- _Data provided_:

★ ★ ★ ★

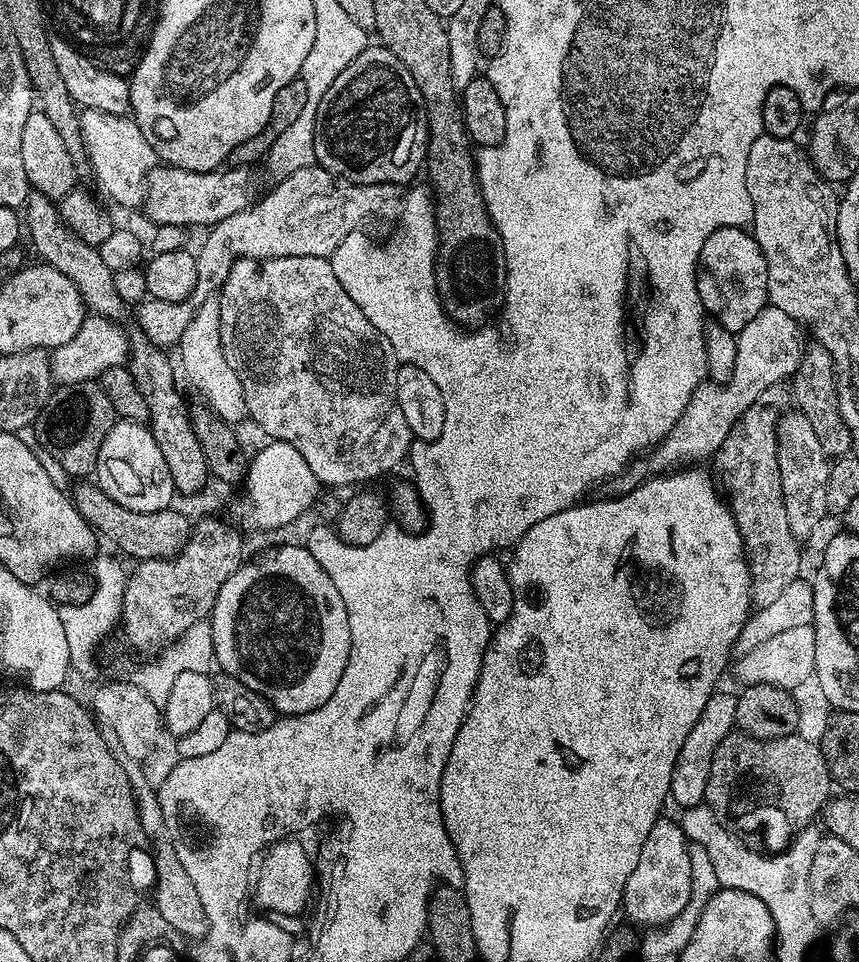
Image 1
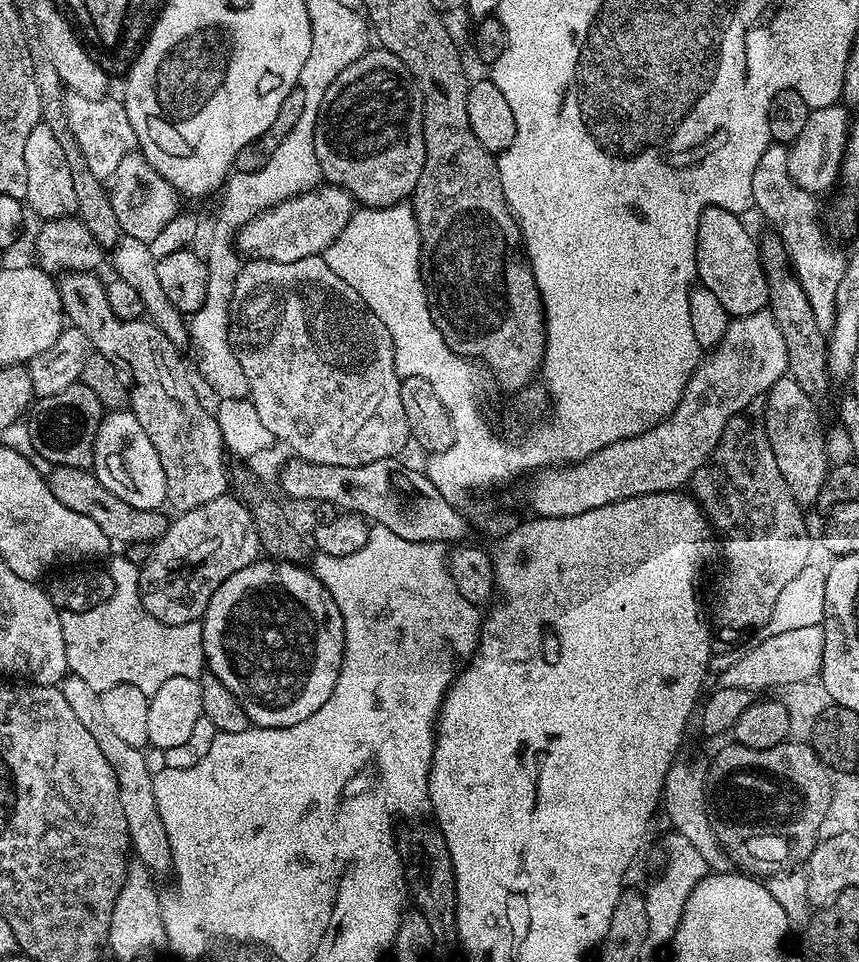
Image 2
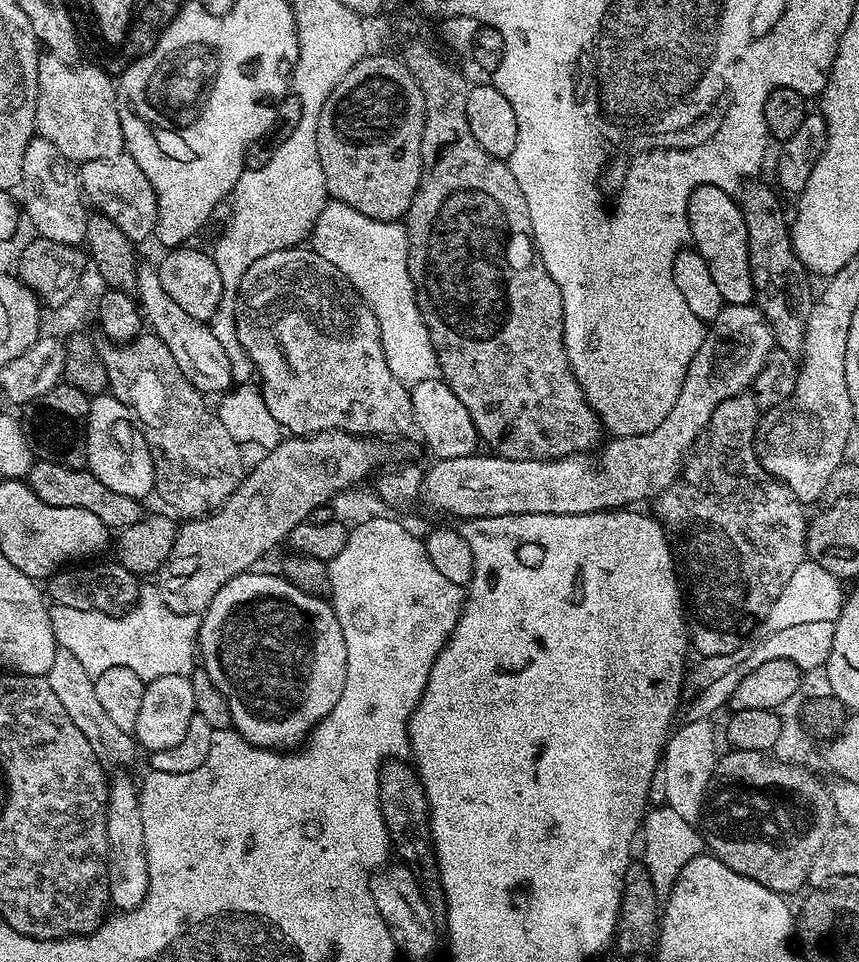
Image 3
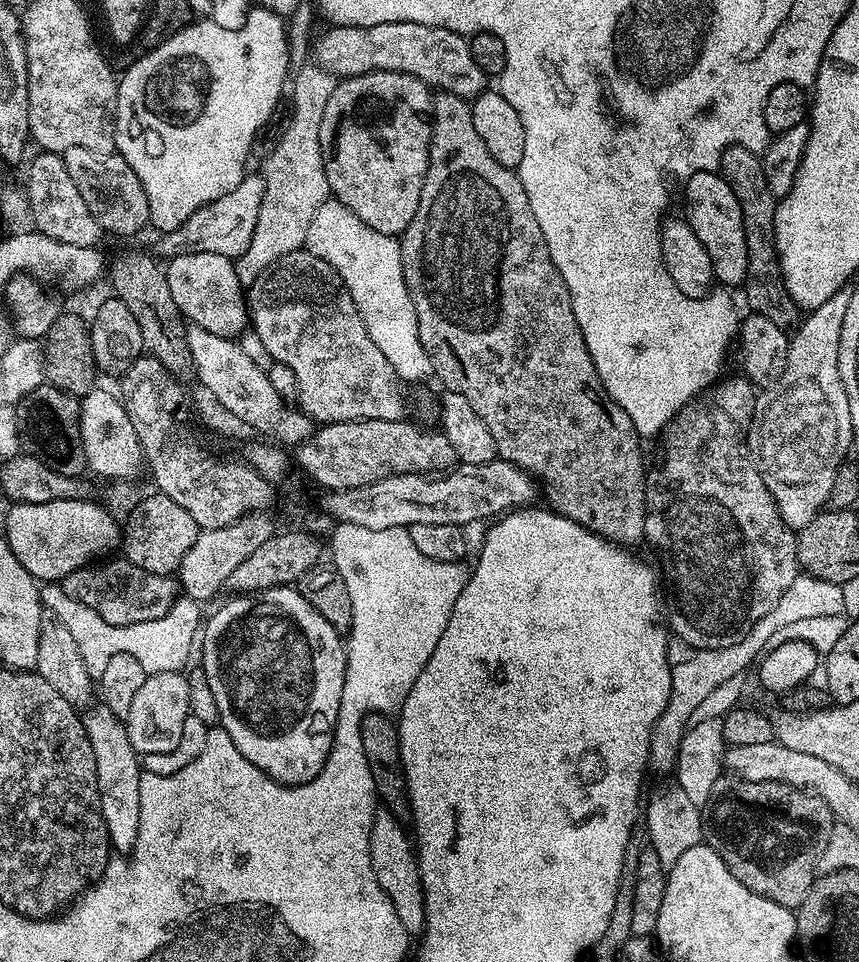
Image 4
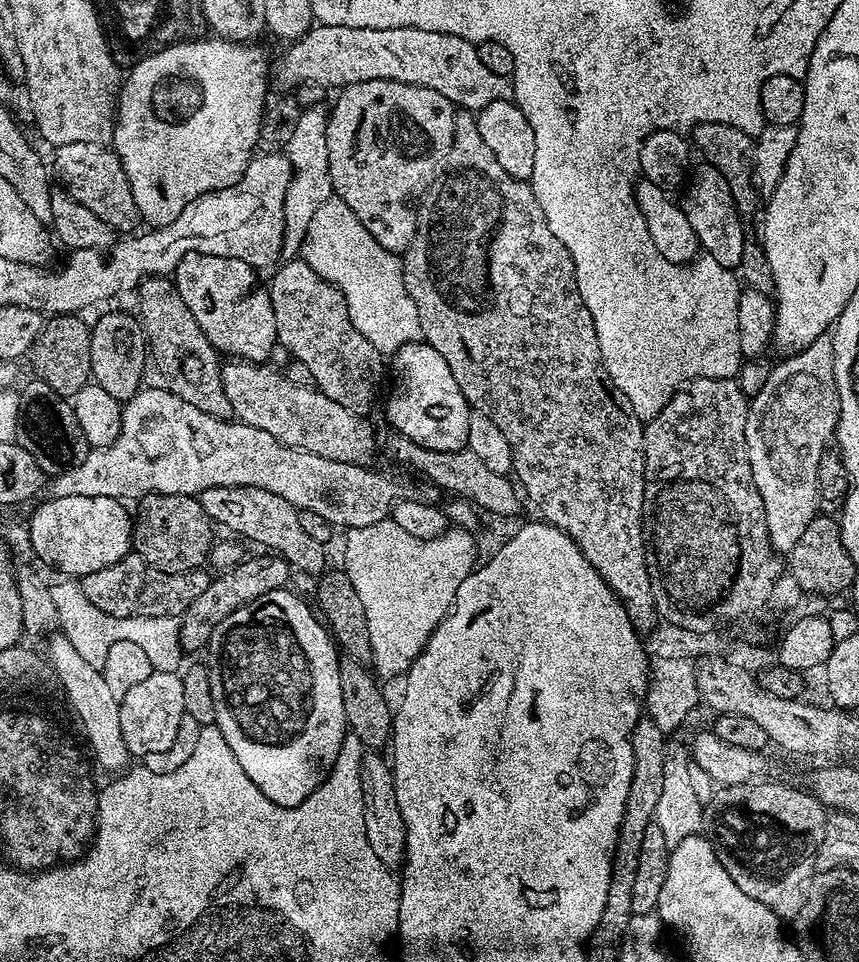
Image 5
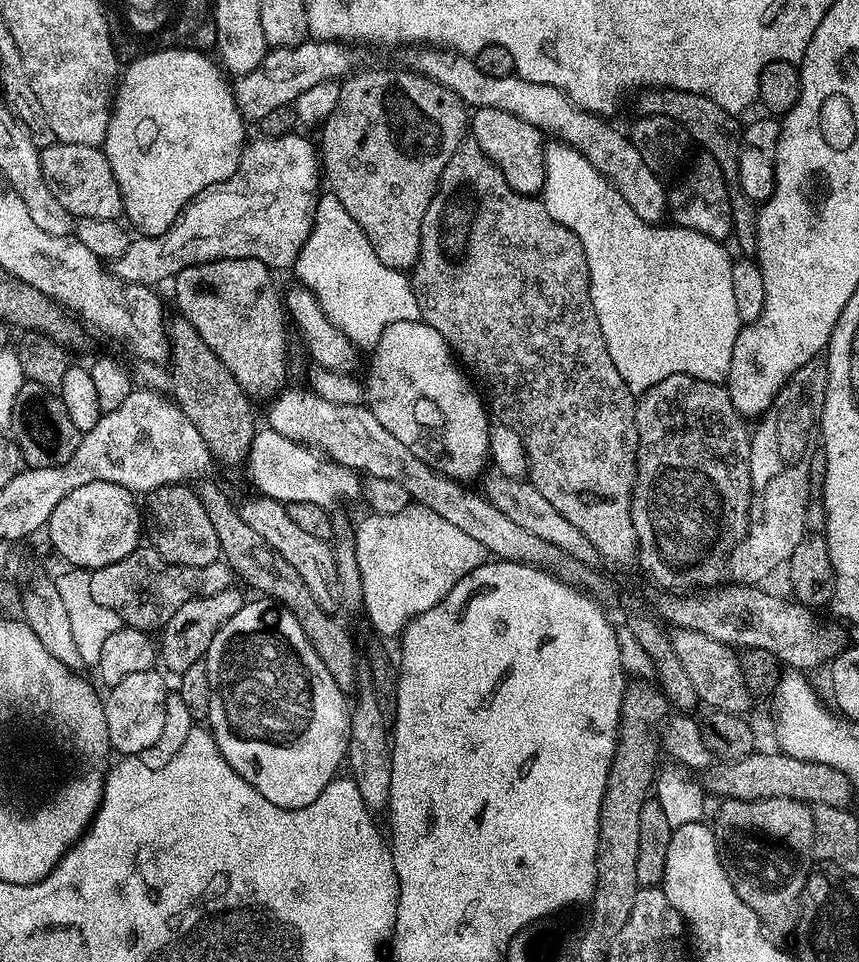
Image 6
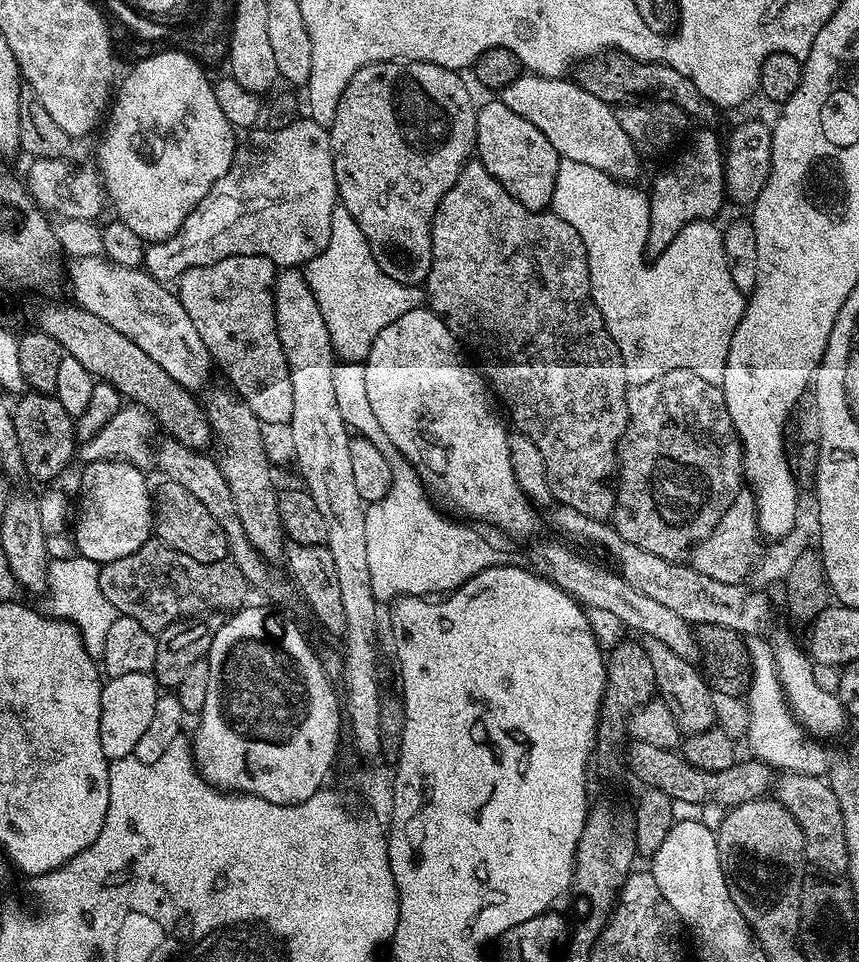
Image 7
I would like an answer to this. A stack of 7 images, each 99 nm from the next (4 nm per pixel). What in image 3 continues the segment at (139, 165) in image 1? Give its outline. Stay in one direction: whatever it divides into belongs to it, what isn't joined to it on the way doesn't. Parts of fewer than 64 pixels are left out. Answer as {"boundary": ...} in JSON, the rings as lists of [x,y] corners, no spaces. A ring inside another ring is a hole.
{"boundary":[[[51,54],[41,55],[38,62],[38,106],[36,107],[36,131],[39,139],[54,142],[67,160],[83,162],[114,158],[125,151],[122,122],[118,118],[116,84],[100,68],[92,64],[69,62]]]}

★ ★ ★ ★

- _Goal of the exercise_:
Where the material contains pictures, leave them out and copy the rest verbatim.

- _Response box_:
Image 1
Image 2
Image 3
Image 4
Image 5
Image 6
Image 7
I would like an answer to this. A stack of 7 images, each 99 nm from the next (4 nm per pixel). What in image 3 continues the segment at (139, 165) in image 1? Give its outline. Stay in one direction: whatever it divides into belongs to it, what isn't joined to it on the way doesn't. Parts of fewer than 64 pixels are left out. Answer as {"boundary": ...} in JSON, the rings as lists of [x,y] corners, no spaces. A ring inside another ring is a hole.
{"boundary":[[[51,54],[41,55],[38,62],[38,106],[36,107],[36,131],[39,139],[54,142],[67,160],[83,162],[114,158],[125,151],[122,122],[118,118],[116,84],[100,68],[92,64],[69,62]]]}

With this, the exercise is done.